Dataset entries
____
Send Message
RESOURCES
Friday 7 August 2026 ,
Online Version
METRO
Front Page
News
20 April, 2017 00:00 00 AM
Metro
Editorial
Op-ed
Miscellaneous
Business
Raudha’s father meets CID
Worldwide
____
• [INSTRUCTIONS TO FOLLOW]: Present the lines of the items as a JSON list of strings, one per line, leaving out any blank lines.

• [ANSWER TO THIS EXERCISE]:
[
  "Send Message",
  "RESOURCES",
  "Friday 7 August 2026 ,",
  "Online Version",
  "METRO",
  "Front Page",
  "News",
  "20 April, 2017 00:00 00 AM",
  "Metro",
  "Editorial",
  "Op-ed",
  "Miscellaneous",
  "Business",
  "Raudha’s father meets CID",
  "Worldwide"
]